The name change, he said, was because of a filing error by police.
"The people who knew him in Darjeeling knew only of his nickname, Dupat, which somehow became Dipak on the police charge sheet," Chandra said. "His surname was registered as Jaishi, which is actually the name of our community."
Falsely reported as dead
The change in Timsina's name in the records meant that no one who knew his real identity could find him. He spent several years in a Darjeeling jail while his family back home received news that he had died.
"It was a dangerous time in Darjeeling back then," Chandra said, referring to the armed struggle for Gorkhaland in the early 1980s, when the Gorkha community in the region sought a separate state for Nepali-speaking people. The ensuing violence left more than 1,200 people dead.
"They were killing people from Nepal, and we thought that he was among those killed," his cousin said.

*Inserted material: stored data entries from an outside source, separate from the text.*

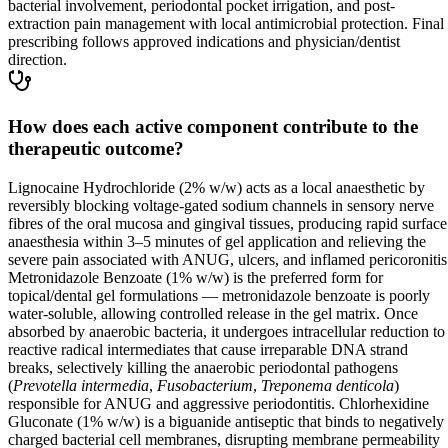
bacterial involvement, periodontal pocket irrigation, and post-
extraction pain management with local antimicrobial protection. Final
prescribing follows approved indications and physician/dentist
direction.
How does each active component contribute to the
therapeutic outcome?
Lignocaine Hydrochloride (2% w/w) acts as a local anaesthetic by
reversibly blocking voltage-gated sodium channels in sensory nerve
fibres of the oral mucosa and gingival tissues, producing rapid surface
anaesthesia within 3–5 minutes of gel application and relieving the
severe pain associated with ANUG, ulcers, and inflamed pericoronitis
Metronidazole Benzoate (1% w/w) is the preferred form for
topical/dental gel formulations — metronidazole benzoate is poorly
water-soluble, allowing controlled release in the gel matrix. Once
absorbed by anaerobic bacteria, it undergoes intracellular reduction to
reactive radical intermediates that cause irreparable DNA strand
breaks, selectively killing the anaerobic periodontal pathogens
(
Prevotella intermedia
,
Fusobacterium
,
Treponema denticola
)
responsible for ANUG and aggressive periodontitis. Chlorhexidine
Gluconate (1% w/w) is a biguanide antiseptic that binds to negatively
charged bacterial cell membranes, disrupting membrane permeability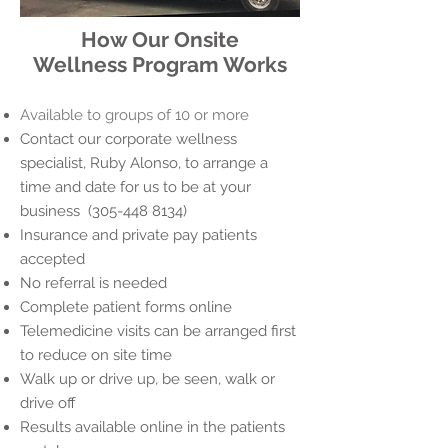
How Our Onsite
Wellness Program Works
Available to groups of 10 or more
Contact our corporate wellness
specialist, Ruby Alonso, to arrange a
time and date for us to be at your
business (305-448 8134)
Insurance and private pay patients
accepted
No referral is needed
Complete patient forms online
Telemedicine visits can be arranged first
to reduce on site time
Walk up or drive up, be seen, walk or
drive off
Results available online in the patients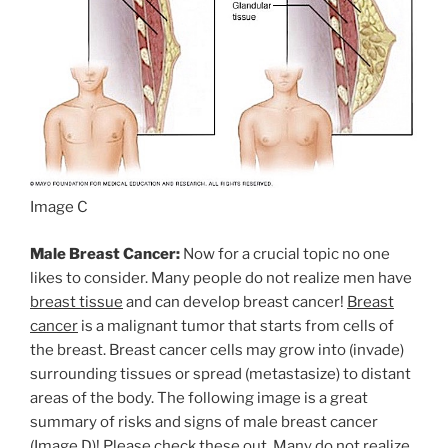
Image C
Male Breast Cancer:
Now for a crucial topic no one
likes to consider. Many people do not realize men have
breast tissue
and can develop breast cancer!
Breast
cancer
is a malignant tumor that starts from cells of
the breast. Breast cancer cells may grow into (invade)
surrounding tissues or spread (metastasize) to distant
areas of the body. The following image is a great
summary of risks and signs of male breast cancer
(Image D)! Please check these out. Many do not realize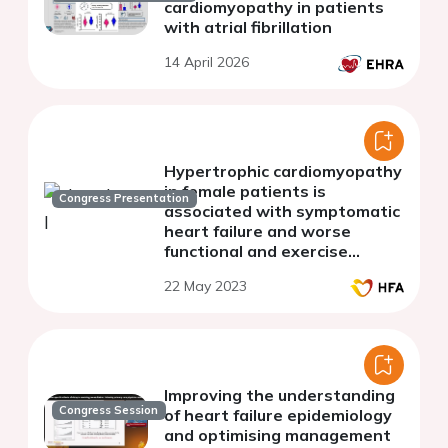
cardiomyopathy in patients
with atrial fibrillation
14 April 2026
Hypertrophic cardiomyopathy
in female patients is
Congress Presentation
associated with symptomatic
heart failure and worse
functional and exercise
capacity
22 May 2023
Improving the understanding
Congress Session
of heart failure epidemiology
and optimising management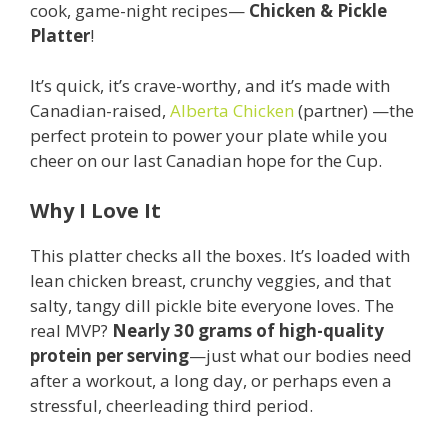
cook, game-night recipes—
Chicken & Pickle
Platter
!
It’s quick, it’s crave-worthy, and it’s made with
Canadian-raised,
Alberta Chicken
(partner) —the
perfect protein to power your plate while you
cheer on our last Canadian hope for the Cup.
Why I Love It
This platter checks all the boxes. It’s loaded with
lean chicken breast, crunchy veggies, and that
salty, tangy dill pickle bite everyone loves. The
real MVP?
Nearly 30 grams of high-quality
protein per serving
—just what our bodies need
after a workout, a long day, or perhaps even a
stressful, cheerleading third period.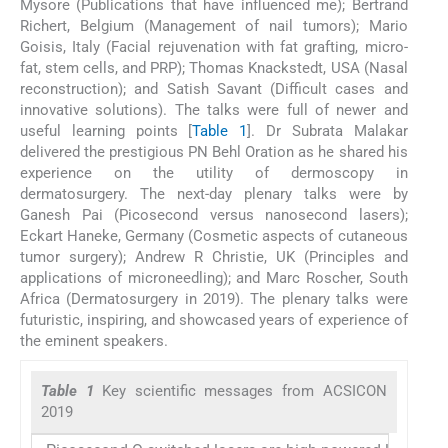
Mysore (Publications that have influenced me); Bertrand
Richert, Belgium (Management of nail tumors); Mario
Goisis, Italy (Facial rejuvenation with fat grafting, micro-
fat, stem cells, and PRP); Thomas Knackstedt, USA (Nasal
reconstruction); and Satish Savant (Difficult cases and
innovative solutions). The talks were full of newer and
useful learning points [
Table 1
]. Dr Subrata Malakar
delivered the prestigious PN Behl Oration as he shared his
experience on the utility of dermoscopy in
dermatosurgery. The next-day plenary talks were by
Ganesh Pai (Picosecond versus nanosecond lasers);
Eckart Haneke, Germany (Cosmetic aspects of cutaneous
tumor surgery); Andrew R Christie, UK (Principles and
applications of microneedling); and Marc Roscher, South
Africa (Dermatosurgery in 2019). The plenary talks were
futuristic, inspiring, and showcased years of experience of
the eminent speakers.
Table 1
Key scientific messages from ACSICON
2019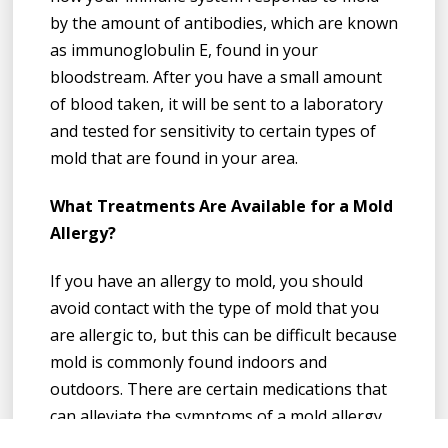
by the amount of antibodies, which are known
as immunoglobulin E, found in your
bloodstream. After you have a small amount
of blood taken, it will be sent to a laboratory
and tested for sensitivity to certain types of
mold that are found in your area.
What Treatments Are Available for a Mold
Allergy?
If you have an allergy to mold, you should
avoid contact with the type of mold that you
are allergic to, but this can be difficult because
mold is commonly found indoors and
outdoors. There are certain medications that
can alleviate the symptoms of a mold allergy.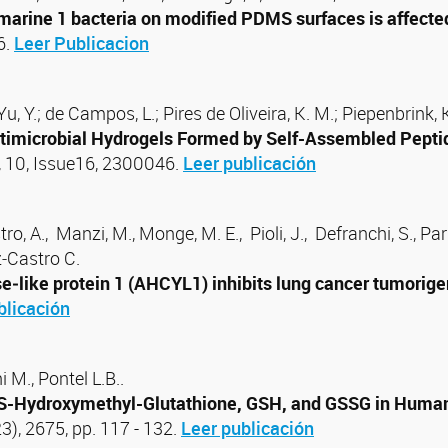
t marine 1 bacteria on modified PDMS surfaces is affect
6.
Leer Publicacion
 ; Yu, Y.; de Campos, L.; Pires de Oliveira, K. M.; Piepenbrin
ntimicrobial Hydrogels Formed by Self-Assembled Pepti
 10, Issue16, 2300046.
Leer publicación
 A., Manzi, M., Monge, M. E., Pioli, J., Defranchi, S., Parrill
ez‑Castro C.
ike protein 1 (AHCYL1) inhibits lung cancer tumorigenes
blicación
 M., Pontel L.B..
-Hydroxymethyl-Glutathione, GSH, and GSSG in Human
23), 2675, pp. 117 - 132.
Leer publicación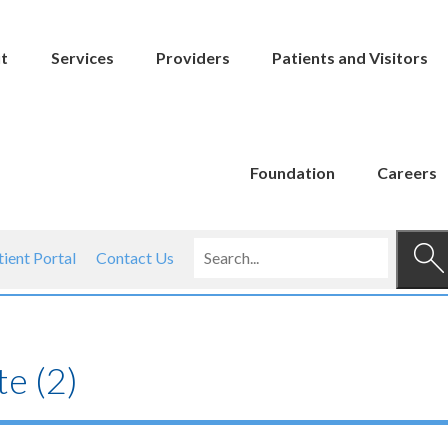
t
Services
Providers
Patients and Visitors
Foundation
Careers
tient Portal
Contact Us
e (2)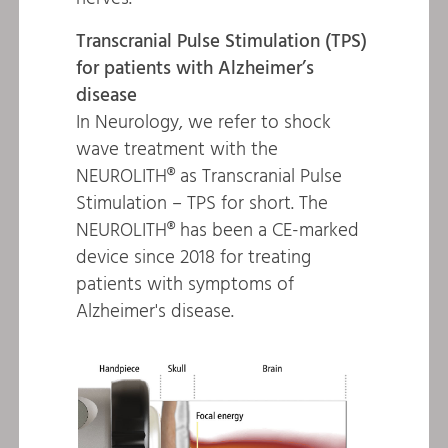
Transcranial Pulse Stimulation (TPS)
for patients with Alzheimer’s
disease
In Neurology, we refer to shock
wave treatment with the
NEUROLITH® as Transcranial Pulse
Stimulation – TPS for short. The
NEUROLITH® has been a CE-marked
device since 2018 for treating
patients with symptoms of
Alzheimer's disease.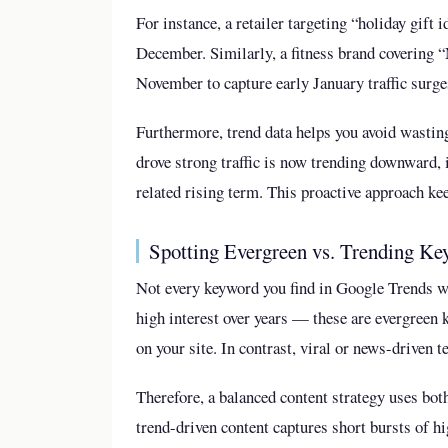
For instance, a retailer targeting “holiday gift 
December. Similarly, a fitness brand covering “
November to capture early January traffic surge
Furthermore, trend data helps you avoid wasting
drove strong traffic is now trending downward, i
related rising term. This proactive approach ke
Spotting Evergreen vs. Trending K
Not every keyword you find in Google Trends w
high interest over years — these are evergreen
on your site. In contrast, viral or news-driven 
Therefore, a balanced content strategy uses bot
trend-driven content captures short bursts of hig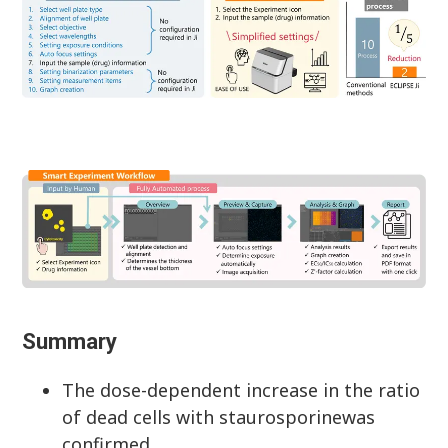
Summary
The dose-dependent increase in the ratio
of dead cells with staurosporinewas
confirmed.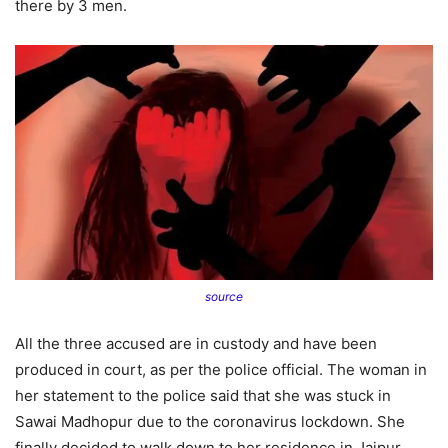
there by 3 men.
source
All the three accused are in custody and have been
produced in court, as per the police official. The woman in
her statement to the police said that she was stuck in
Sawai Madhopur due to the coronavirus lockdown. She
finally decided to walk down to her residence in Jaipur.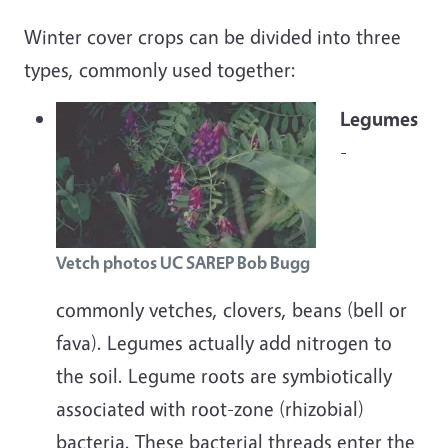
Winter cover crops can be divided into three
types, commonly used together:
Legumes
-
Vetch photos UC SAREP Bob Bugg
commonly vetches, clovers, beans (bell or
fava). Legumes actually add nitrogen to
the soil. Legume roots are symbiotically
associated with root-zone (rhizobial)
bacteria. These bacterial threads enter the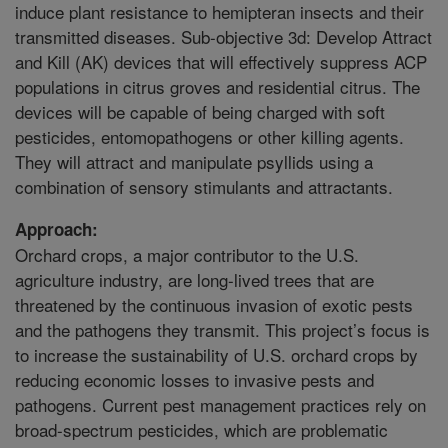
induce plant resistance to hemipteran insects and their
transmitted diseases. Sub-objective 3d: Develop Attract
and Kill (AK) devices that will effectively suppress ACP
populations in citrus groves and residential citrus. The
devices will be capable of being charged with soft
pesticides, entomopathogens or other killing agents.
They will attract and manipulate psyllids using a
combination of sensory stimulants and attractants.
Approach:
Orchard crops, a major contributor to the U.S.
agriculture industry, are long-lived trees that are
threatened by the continuous invasion of exotic pests
and the pathogens they transmit. This project’s focus is
to increase the sustainability of U.S. orchard crops by
reducing economic losses to invasive pests and
pathogens. Current pest management practices rely on
broad-spectrum pesticides, which are problematic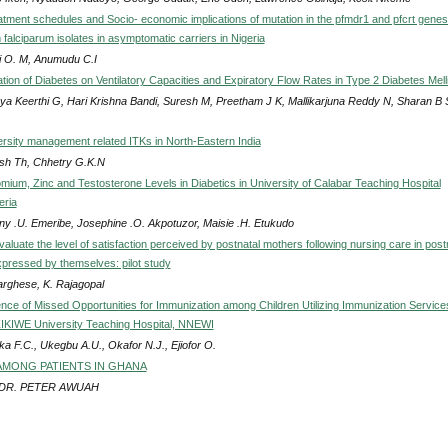
atment schedules and Socio- economic implications of mutation in the pfmdr1 and pfcrt genes
falciparum isolates in asymptomatic carriers in Nigeria
i O. M, Anumudu C.I
tion of Diabetes on Ventilatory Capacities and Expiratory Flow Rates in Type 2 Diabetes Mell
ya Keerthi G, Hari Krishna Bandi, Suresh M, Preetham J K, Mallikarjuna Reddy N, Sharan B 
ersity management related ITKs in North-Eastern India
sh Th, Chhetry G.K.N
ium, Zinc and Testosterone Levels in Diabetics in University of Calabar Teaching Hospital
eria
ny .U. Emeribe, Josephine .O. Akpotuzor, Maisie .H. Etukudo
valuate the level of satisfaction perceived by postnatal mothers following nursing care in post
pressed by themselves: pilot study
Varghese, K. Rajagopal
nce of Missed Opportunities for Immunization among Children Utilizing Immunization Service
KIWE University Teaching Hospital, NNEWI
a F.C., Ukegbu A.U., Okafor N.J., Ejiofor O.
AMONG PATIENTS IN GHANA
 DR. PETER AWUAH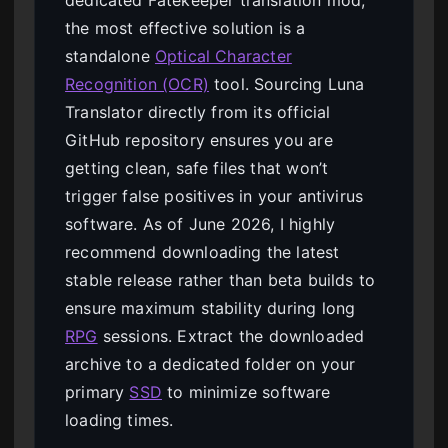
the most effective solution is a
standalone
Optical Character
Recognition (OCR)
tool. Sourcing Luna
Translator directly from its official
GitHub repository ensures you are
getting clean, safe files that won’t
trigger false positives in your antivirus
software. As of June 2026, I highly
recommend downloading the latest
stable release rather than beta builds to
ensure maximum stability during long
RPG
sessions. Extract the downloaded
archive to a dedicated folder on your
primary
SSD
to minimize software
loading times.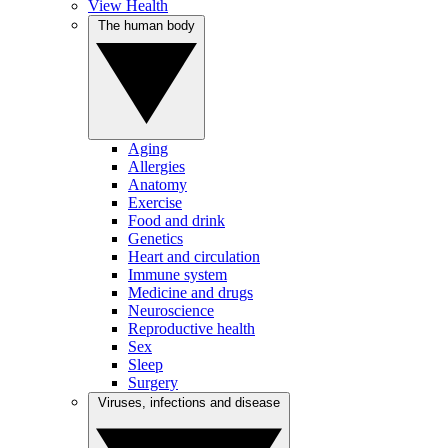
View Health
The human body
Aging
Allergies
Anatomy
Exercise
Food and drink
Genetics
Heart and circulation
Immune system
Medicine and drugs
Neuroscience
Reproductive health
Sex
Sleep
Surgery
Viruses, infections and disease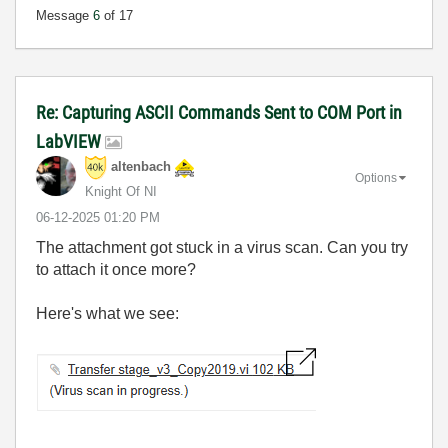
Message
6
of 17
Re: Capturing ASCII Commands Sent to COM Port in
LabVIEW
altenbach
Options
Knight Of NI
‎06-12-2025
01:20 PM
The attachment got stuck in a virus scan. Can you try
to attach it once more?
Here's what we see: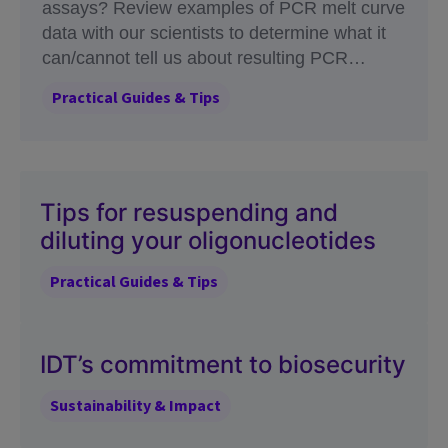
assays? Review examples of PCR melt curve
data with our scientists to determine what it
can/cannot tell us about resulting PCR
amplicons.
Practical Guides & Tips
Tips for resuspending and
diluting your oligonucleotides
Practical Guides & Tips
IDT’s commitment to biosecurity
Sustainability & Impact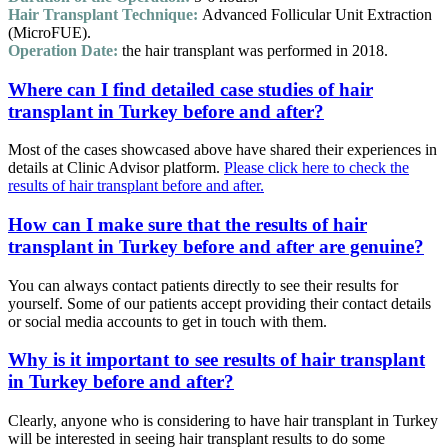
Hair Transplant Technique:
Advanced Follicular Unit Extraction
(MicroFUE).
Operation Date:
the hair transplant was performed in 2018.
Where can I find detailed case studies of hair
transplant in Turkey before and after?
Most of the cases showcased above have shared their experiences in
details at Clinic Advisor platform.
Please click here to check the
results of hair transplant before and after.
How can I make sure that the results of hair
transplant in Turkey before and after are genuine?
You can always contact patients directly to see their results for
yourself. Some of our patients accept providing their contact details
or social media accounts to get in touch with them.
Why is it important to see results of hair transplant
in Turkey before and after?
Clearly, anyone who is considering to have hair transplant in Turkey
will be interested in seeing hair transplant results to do some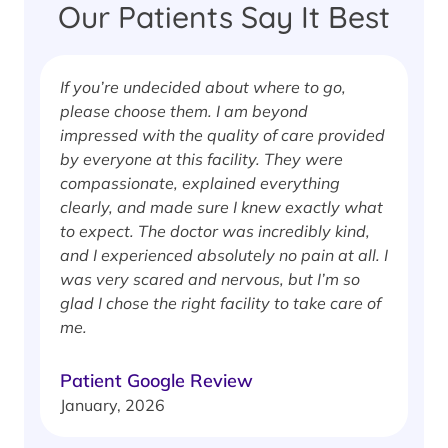
Our Patients Say It Best
If you’re undecided about where to go,
I
please choose them. I am beyond
i
impressed with the quality of care provided
w
by everyone at this facility. They were
w
compassionate, explained everything
clearly, and made sure I knew exactly what
S
to expect. The doctor was incredibly kind,
J
and I experienced absolutely no pain at all. I
was very scared and nervous, but I’m so
glad I chose the right facility to take care of
me.
Patient Google Review
January, 2026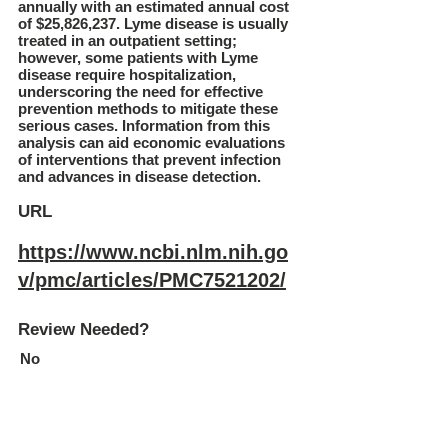
annually with an estimated annual cost
of $25,826,237. Lyme disease is usually
treated in an outpatient setting;
however, some patients with Lyme
disease require hospitalization,
underscoring the need for effective
prevention methods to mitigate these
serious cases. Information from this
analysis can aid economic evaluations
of interventions that prevent infection
and advances in disease detection.
URL
https://www.ncbi.nlm.nih.go
v/pmc/articles/PMC7521202/
Review Needed?
No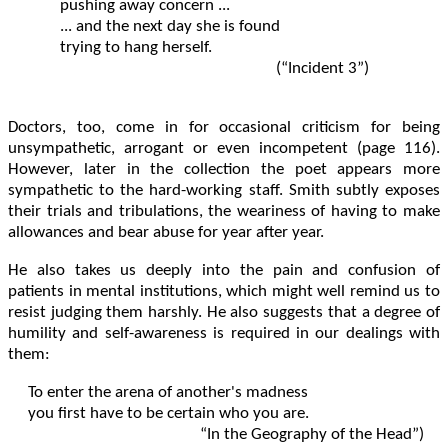
	pushing away concern ...

	... and the next day she is found

	trying to hang herself.			

                                                              (“Incident 3”)

Doctors, too, come in for occasional criticism for being
unsympathetic, arrogant or even incompetent (page 116).
However, later in the collection the poet appears more
sympathetic to the hard-working staff. Smith subtly exposes
their trials and tribulations, the weariness of having to make
allowances and bear abuse for year after year.
He also takes us deeply into the pain and confusion of
patients in mental institutions, which might well remind us to
resist judging them harshly. He also suggests that a degree of
humility and self-awareness is required in our dealings with
them:
To enter the arena of another's madness

you first have to be certain who you are.	

					   “In the Geography of the Head”)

It was also why the family didn't search for him when he initially went missing, he said.
"We did receive a letter in 2013 from West Bengal that had the name Dipak Jaishi on it, and it included the name of Durga Prasad's mother," Chandra recalled. "But we thought it was someone playing a cruel joke on us and did not give it much thought."
How was he freed from jail?
Timsina was transferred from the Darjeeling jail to another in Kolkata before being sent to the Dum Dum Correctional Center near the state capital in 2005.
It was there that he met a man named Radhyashyam Das, who was arrested in 2011 as a political prisoner. He was lodged in the adjoining cell and soon tried to talk to Timsina.
"He was always silent and wouldn't talk to anyone," Das told DW. "Everyone believed he was mentally disturbed. I tried to speak to him, but he didn't understand anything I said."
He also noticed during his time at the correctional center, that, though the other inmates were receiving letters and had visitors, no one ever came for Timsina.
Watch video 07:25 New life of Dalit women in Nepal
When Das, who had been on trial for nine years, received bail in October 2020, he vowed to find the family of the man he believed to be Dipak Jaishi.
He reached out to the West Bengal Radio Club, which has reunited many missing people with their families.
Ambarish Nag Biswas, the founder of the amateur radio club, verified Das' claim and used his police contacts to arrange a meeting with Timsina in November last year.
"After much prodding, Timsina finally spoke in Nepali," Biswas told DW. In one of the subsequent meetings with Timsina, he grabbed the lawyer's pen and wrote down his name, his mother's name and the name of a school in Nepal's Illam district, he said.
Finding Timsina's family
With these clues, Biswas reached out to the Nepali consulate in Kolkata and asked officials to find and contact Timsina's family. He also contacted other radio operators in Nepal with whom he had worked during the 2011 earthquake.
They also filed for his bail at the Calcutta High Court. "After weeks, Nepali ham [amateur radio] operators found Prakash Chandra and convinced him and his family that Durga Prasad, was, in fact, alive," Biswas said.
By then, local media had covered Timsina's case extensively and the Calcutta High Court judge took up the matter on priority.
After multiple hearings, the court ruled that Timsina was not medically fit to stand trial and on March 17 ordered his release.
According to the latest data released by India's National Crime Records Bureau last August, about 70% percent of the 478,600 inmates in Indian jails are awaiting trial. A significant majority of those people are underprivileged or uneducated or belong to the so-called lower castes.